We have a guest editorial today as Steve is away on sabbatical.
When I started out in the world of SQL Server disk space was less of a concern than raw IO and the only way to get the raw IO was to increase the spindle count, which in turn led to a certain amount of ‘wasted’ space. That extra space helped the DBA’s of the world get a reputation as space wasters – the IO conversation never seemed to get heard.
Now most of us work with databases on a SAN and rarely have any control over the provisioning. It’s more common than it used to be to have conversations about IO rates (though not common enough) and it’s still a conversation about how much space we need. It feels like the pendulum has swung all over the map and we’ve wound up in a place where we – the DBA’s – are responsible for using up the world’s most precious commodity!
For the SAN admins reading this today, I’d mention this – DBA’s don’t decide on the space requirements.

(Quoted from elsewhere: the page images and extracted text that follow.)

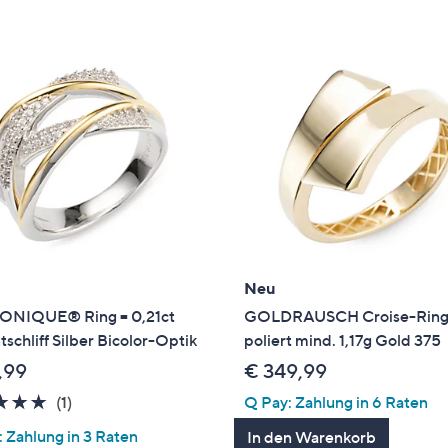
e
f
ouch-
eräten
ach
nks
zw.
chts,
m
ese
zuzeigen.
Neu
NIQUE® Ring = 0,21ct
GOLDRAUSCH Croise-Rin
ntschliff Silber Bicolor-Optik
poliert mind. 1,17g Gold 375
,99
€ 349,99
5.0
1
(1)
Q Pay: Zahlung in 6 Raten
von
Bewertungen
 Zahlung in 3 Raten
In den Warenkorb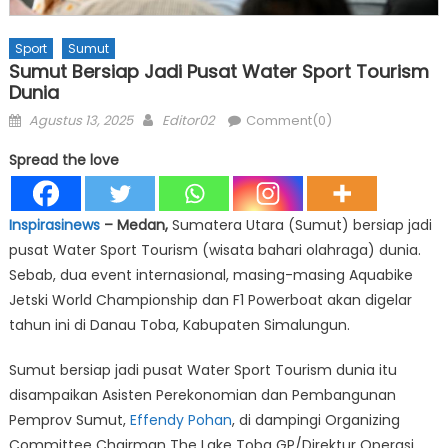
Sport
Sumut
Sumut Bersiap Jadi Pusat Water Sport Tourism
Dunia
Posted
Author
Agustus 13, 2025
Editor02
Comment(0)
on
Spread the love
Inspirasinews
– Medan,
Sumatera Utara (Sumut) bersiap jadi
pusat Water Sport Tourism (wisata bahari olahraga) dunia.
Sebab, dua event internasional, masing-masing Aquabike
Jetski World Championship dan F1 Powerboat akan digelar
tahun ini di Danau Toba, Kabupaten Simalungun.
Sumut bersiap jadi pusat Water Sport Tourism dunia itu
disampaikan Asisten Perekonomian dan Pembangunan
Pemprov Sumut,
Effendy Pohan
, di dampingi Organizing
Committee Chairman The Lake Toba GP/Direktur Operasi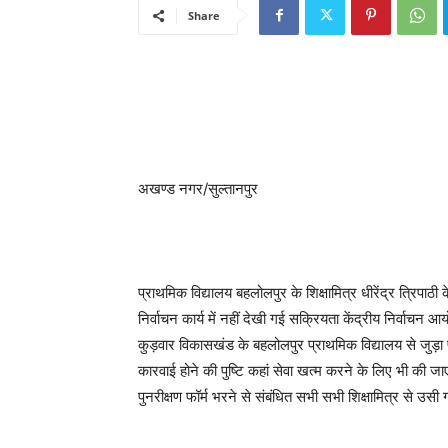
Share
अखण्ड नगर/सुल्तानपुर
प्राथमिक विद्यालय बहलोलपुर के शिक्षामित्र धीरेंद्र त्रिपाठ
निर्वाचन कार्य में नहीं देखी गई सक्रियता केंद्रीय निर्वाचन
कुड़वार विकासखंड के बहलोलपुर प्राथमिक विद्यालय से जुड़ा प
कारवाई होने की पुष्टि कहां सेवा खत्म करने के लिए भी की ज
पुनरीक्षण फॉर्म भरने से संबंधित सभी सभी शिक्षामित्र से उस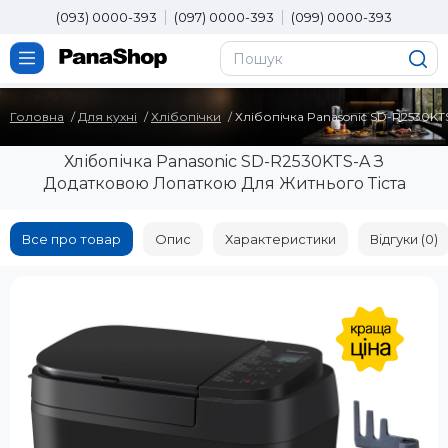
(093) 0000-393
(097) 0000-393
(099) 0000-393
Головна
Для кухні
Хлібопічки
Хлібопічка Panasonic SD-R2530K
Хлібопічка Panasonic SD-R2530KTS-A З
Додатковою Лопаткою Для Житнього Тіста
Все про товар
Опис
Характеристики
Відгуки (0)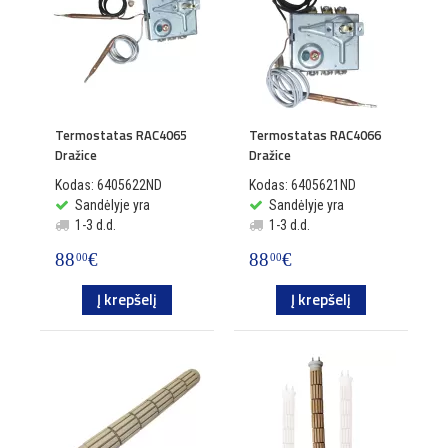
Termostatas RAC4065
Termostatas RAC4066
Dražice
Dražice
Kodas: 6405622ND
Kodas: 6405621ND
Sandėlyje yra
Sandėlyje yra
1-3 d.d.
1-3 d.d.
88
€
88
€
00
00
Į krepšelį
Į krepšelį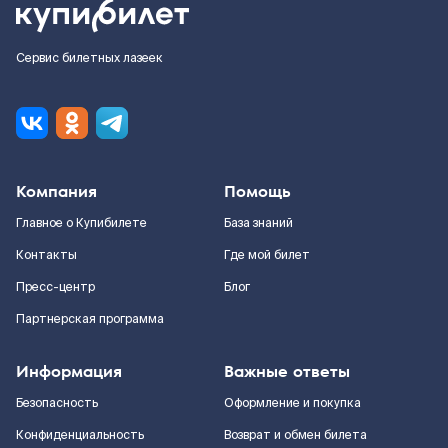
Сервис билетных лазеек
Компания
Помощь
Главное о Купибилете
База знаний
Контакты
Где мой билет
Пресс-центр
Блог
Партнерская программа
Информация
Важные ответы
Безопасность
Оформление и покупка
Конфиденциальность
Возврат и обмен билета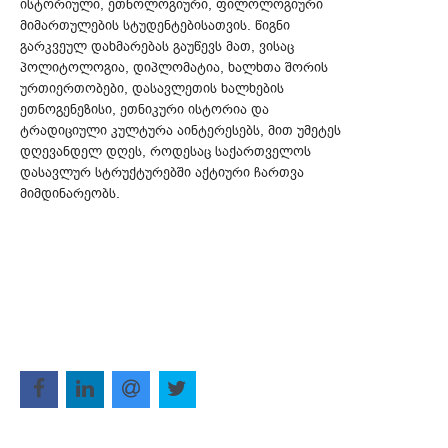
ისტორიული, ეთნოლოგიური, ფილოლოგიური
მიმართულების სტუდენტებისათვის. წიგნი
გარკვეულ დახმარებას გაუწევს მათ, ვისაც
პოლიტოლოგია, დიპლომატია, ხალხთა შორის
ურთიერთობები, დასავლეთის ხალხების
ეთნოგენეზისი, ეთნიკური ისტორია და
ტრადიციული კულტურა აინტერესებს, მით უმეტეს
დღევანდელ დღეს, როდესაც საქართველოს
დასავლურ სტრუქტურებში აქტიური ჩართვა
მიმდინარეობს.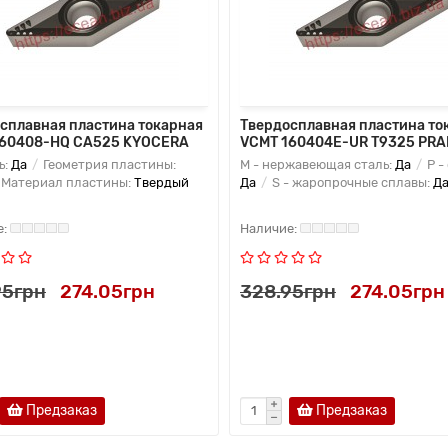
сплавная пластина токарная
Твердосплавная пластина то
160408-HQ CA525 KYOCERA
VCMT 160404E-UR T9325 PR
ь:
Да
Геометрия пластины:
M - нержавеющая сталь:
Да
P -
Материал пластины:
Твердый
Да
S - жаропрочные сплавы:
Д
95грн
274.05грн
328.95грн
274.05грн
Предзаказ
Предзаказ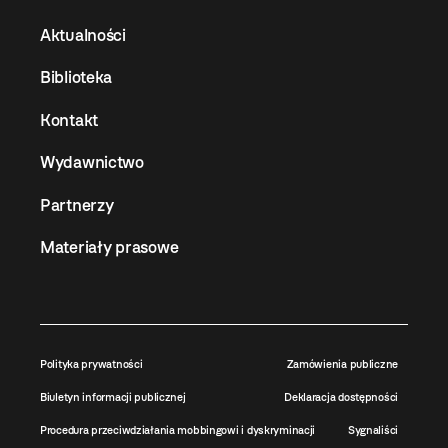
Aktualności
Biblioteka
Kontakt
Wydawnictwo
Partnerzy
Materiały prasowe
Polityka prywatności
Zamówienia publiczne
Biuletyn informacji publicznej
Deklaracja dostępności
Procedura przeciwdziałania mobbingowi i dyskryminacji
Sygnaliści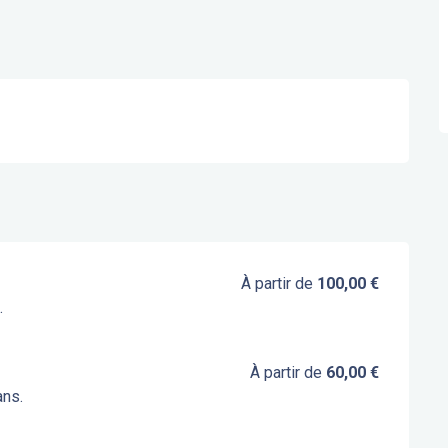
À partir de
100,00 €
.
À partir de
60,00 €
ans.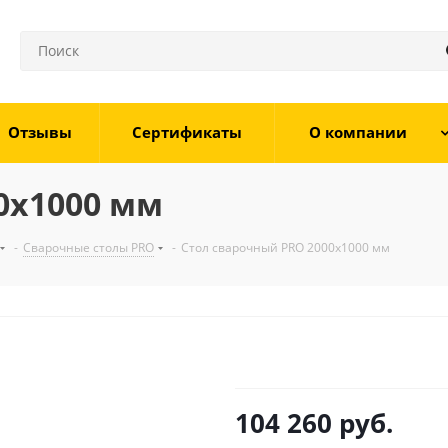
Отзывы
Сертификаты
О компании
0х1000 мм
-
Сварочные столы PRO
-
Стол сварочный PRO 2000х1000 мм
104 260
руб.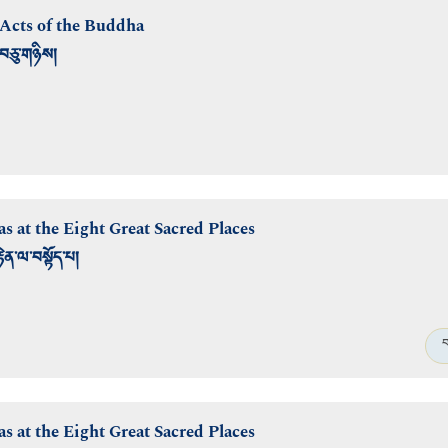
 Acts of the Buddha
་བཅུ་གཉིས།
as at the Eight Great Sacred Places
ྟེན་ལ་བསྟོད་པ།
བ
as at the Eight Great Sacred Places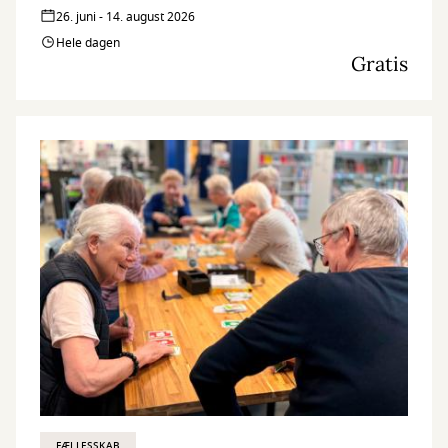
26. juni - 14. august 2026
Hele dagen
Gratis
FÆLLESSKAB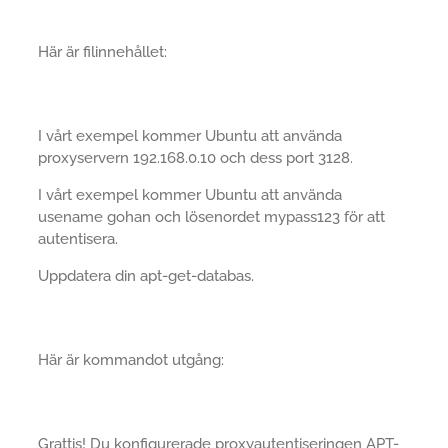
Här är filinnehållet:
I vårt exempel kommer Ubuntu att använda
proxyservern 192.168.0.10 och dess port 3128.
I vårt exempel kommer Ubuntu att använda
usename gohan och lösenordet mypass123 för att
autentisera.
Uppdatera din apt-get-databas.
Här är kommandot utgång:
Grattis! Du konfigurerade proxyautentiseringen APT-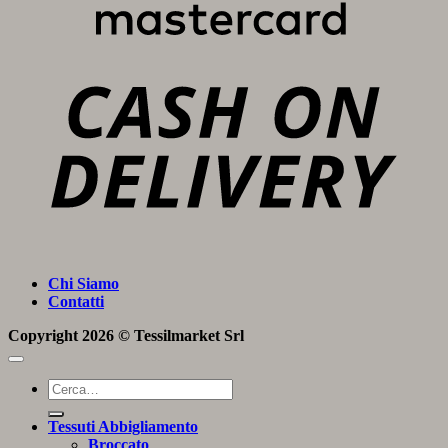
C
D
Chi Siamo
Contatti
Copyright 2026 ©
Tessilmarket Srl
Cerca:
Tessuti Abbigliamento
Broccato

Those are driven by users and applications and retention policies and SLA’s for recovery times and other operational requirements. DBA’s are almost always fighting the good fight to normalize (which saves space), to archive (to slower and cheaper storage), and to purge (saves space and can help maintain performance levels). We review designs and recommend the smallest data types, sparse columns, and every other trick we know to make the application and database work long term. We compress tables when we can and backups almost always. Sometimes we’re listened to and sometimes not.
The running joke at the office is that we always need a terabyte added, and then we bargain down to the minimum we can get by with. Do we always need a terabyte? No, what we need is slack. Sometimes we need to sit on a backup an extra couple days, or keep a spare restored copy for some coding or testing or experimenting. It makes us a little crazy to have to spend time asking for 100 gigabytes! We (the royal DBA we) get that enterprise storage is considerably more expensive than consumer storage, but it’s not that expensive.
We’re living in the age of thin provisioning (at the VM and the SAN level) and data deduplication, all done easily and mostly efficiently. Do we really need to argue about a terabyte? Or is this a conspiracy, where the SAN team gets a bonus for minimizing space presented for use? What do they do with all that unused space? Could it be that the SAN team has a hoarding problem?